Catriona Campbell

Artist Member

Catriona Campbell was born in Dollar, Scotland in 1940. Her father, Ian Campbell, was an artist and art teacher and he taught Catriona the importance of observation and the absolute necessity of developing drawing skills.

Catriona Campbell studied art at Glasgow School of Art from 1957-61. She was a student of David Donaldson and Mary Armour. She studied the art works of Degas, Uccello, Velazquez and Stanley Spencer and learned about how shapes and the spaces between them are vital to composition. The paintings of Scottish artist Joan Eardley also made a deep impression on her. She was awarded The Somerville Shanks Prize for Portraiture in 1959 and graduated in 1961.

Catriona Campbell combined teaching in various primary and secondary schools and then in special education in Edinburgh and Fife with bringing up two children and finally left teaching in 1981 to become a full time painter.

Catriona Campbell paintings display a continuing passion and interest in figure painting. She is an excellent observer of human situations. She also has a love and knowledge of horses, which often inform her subject matter.

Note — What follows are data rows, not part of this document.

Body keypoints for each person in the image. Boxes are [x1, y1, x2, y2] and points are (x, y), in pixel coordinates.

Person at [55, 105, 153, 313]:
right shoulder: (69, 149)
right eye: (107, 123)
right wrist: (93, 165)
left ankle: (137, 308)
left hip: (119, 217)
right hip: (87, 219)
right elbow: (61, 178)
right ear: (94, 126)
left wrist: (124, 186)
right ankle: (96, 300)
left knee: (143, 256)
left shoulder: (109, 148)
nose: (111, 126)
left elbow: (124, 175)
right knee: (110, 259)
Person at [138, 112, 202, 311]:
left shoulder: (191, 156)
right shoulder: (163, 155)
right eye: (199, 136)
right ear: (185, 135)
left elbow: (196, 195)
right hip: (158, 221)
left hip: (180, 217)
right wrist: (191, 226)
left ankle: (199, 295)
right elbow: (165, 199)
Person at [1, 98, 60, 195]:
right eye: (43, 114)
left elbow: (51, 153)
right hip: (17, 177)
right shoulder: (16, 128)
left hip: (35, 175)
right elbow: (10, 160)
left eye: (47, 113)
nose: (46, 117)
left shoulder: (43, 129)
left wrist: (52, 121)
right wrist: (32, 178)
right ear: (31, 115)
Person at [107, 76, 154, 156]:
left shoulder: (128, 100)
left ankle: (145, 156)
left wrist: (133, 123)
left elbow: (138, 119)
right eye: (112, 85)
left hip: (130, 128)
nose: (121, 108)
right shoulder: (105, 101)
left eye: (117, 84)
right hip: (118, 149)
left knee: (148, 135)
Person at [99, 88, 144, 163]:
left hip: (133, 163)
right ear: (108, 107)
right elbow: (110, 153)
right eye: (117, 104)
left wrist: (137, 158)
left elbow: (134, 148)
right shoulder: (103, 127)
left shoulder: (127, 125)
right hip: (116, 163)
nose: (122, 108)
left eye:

She works mainly in oils producing paintings rich in colour and depth.

Catriona Campbell has won a number of awards including the Founder’s Prize and the Anne Redpath Award from the Scottish Society of Women Artists, and the Morton Fraser Award from Visual Arts Scotland. She was elected a professional member of the Scottish Society of Women Artists (now re-named Visual Arts Scotland) in 1986 and subsequently a professional member of Paisley Art Institute.